READING PASSAGE.

_ _ _

Other Names: American Solomon’s Seal, King Solomon’s Seal, Lady’s Seals. St. Mary’s Seal.
Solomon Seal Herb Use and Medicinal Properties
Solomon Seal has a long history of use in alternative medicine dating back to the time of Dioscorides and Pliny. The main constituents are saponins (similar to diosgenin), flavonoids, and vitamins. A medicinal infusion of root or rhizome, is used in alternative medicine as an astringent, demulcent, and tonic. The dried herb is taken as a laxative and restorative, and is good in inflammations of the stomach, indigestion, profuse menstruation, lung ailments, general debility, bowels, piles, and chronic dysentery. A medicinal poultice of the fresh roots is said to fade bruises, also applied to cuts and sores.
Solomon’s Seal is edible and medicinal, the young edible shoots are an excellent vegetable when boiled and eaten like Asparagus. The root is edible after boiling in three changes of water or sun baked, and is a good source of starch.

_ _ _

DATA EXTRACT.

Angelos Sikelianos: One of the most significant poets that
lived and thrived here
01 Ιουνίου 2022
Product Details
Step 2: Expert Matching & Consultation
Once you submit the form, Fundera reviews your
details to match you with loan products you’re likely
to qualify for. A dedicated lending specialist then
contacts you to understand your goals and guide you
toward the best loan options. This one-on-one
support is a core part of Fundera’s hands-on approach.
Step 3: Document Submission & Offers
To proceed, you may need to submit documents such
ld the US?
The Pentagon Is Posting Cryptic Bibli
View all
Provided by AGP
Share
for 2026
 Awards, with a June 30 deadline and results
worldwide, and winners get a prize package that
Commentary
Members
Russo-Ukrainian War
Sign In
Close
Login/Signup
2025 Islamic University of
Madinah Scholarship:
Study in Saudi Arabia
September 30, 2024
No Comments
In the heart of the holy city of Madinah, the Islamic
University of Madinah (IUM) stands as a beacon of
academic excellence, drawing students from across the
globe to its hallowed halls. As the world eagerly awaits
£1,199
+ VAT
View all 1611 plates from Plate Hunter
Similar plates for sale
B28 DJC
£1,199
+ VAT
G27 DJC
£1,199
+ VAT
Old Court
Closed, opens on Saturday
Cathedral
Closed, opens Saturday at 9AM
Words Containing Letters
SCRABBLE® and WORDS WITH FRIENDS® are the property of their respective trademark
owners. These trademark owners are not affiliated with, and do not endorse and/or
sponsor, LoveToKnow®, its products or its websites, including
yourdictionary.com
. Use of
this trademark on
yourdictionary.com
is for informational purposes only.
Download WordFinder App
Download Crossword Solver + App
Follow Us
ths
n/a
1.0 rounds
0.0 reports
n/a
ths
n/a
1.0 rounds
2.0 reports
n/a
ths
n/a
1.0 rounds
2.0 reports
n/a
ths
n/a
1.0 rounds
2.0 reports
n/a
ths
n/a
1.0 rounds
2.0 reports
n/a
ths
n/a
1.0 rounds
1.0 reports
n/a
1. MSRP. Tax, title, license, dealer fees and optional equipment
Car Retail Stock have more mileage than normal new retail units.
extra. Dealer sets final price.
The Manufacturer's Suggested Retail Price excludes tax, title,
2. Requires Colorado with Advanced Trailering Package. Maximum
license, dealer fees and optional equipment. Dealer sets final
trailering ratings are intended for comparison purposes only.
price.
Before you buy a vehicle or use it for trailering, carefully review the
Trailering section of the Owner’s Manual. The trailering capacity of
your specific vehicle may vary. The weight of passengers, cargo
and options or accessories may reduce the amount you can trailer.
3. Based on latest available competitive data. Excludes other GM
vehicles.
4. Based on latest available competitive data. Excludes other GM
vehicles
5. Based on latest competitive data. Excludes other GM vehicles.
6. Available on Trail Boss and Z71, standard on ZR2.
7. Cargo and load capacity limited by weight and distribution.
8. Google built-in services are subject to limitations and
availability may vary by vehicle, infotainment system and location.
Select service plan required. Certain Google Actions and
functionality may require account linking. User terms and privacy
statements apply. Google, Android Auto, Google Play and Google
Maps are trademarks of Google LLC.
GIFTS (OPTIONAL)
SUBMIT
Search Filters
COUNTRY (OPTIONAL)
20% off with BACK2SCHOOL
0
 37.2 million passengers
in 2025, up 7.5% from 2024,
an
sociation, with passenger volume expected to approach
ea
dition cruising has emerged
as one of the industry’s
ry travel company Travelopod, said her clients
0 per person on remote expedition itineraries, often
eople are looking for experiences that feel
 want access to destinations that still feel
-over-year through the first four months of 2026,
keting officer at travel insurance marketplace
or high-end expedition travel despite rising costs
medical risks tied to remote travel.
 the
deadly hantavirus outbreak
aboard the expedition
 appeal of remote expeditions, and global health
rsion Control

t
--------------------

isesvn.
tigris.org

_ _ _

WHAT IS BEING ASKED.
Using the text on Solomon's Seal, answer the following:
1. Which two ancient figures does the text name when dating the herb's use in alternative medicine?
2. What is a poultice of the fresh roots said to do?
3. How should the young shoots be prepared, according to the text?

RESULT BELOW.
1. Dioscorides and Pliny.
2. It is said to fade bruises, and it is also applied to cuts and sores.
3. They should be boiled and eaten like asparagus.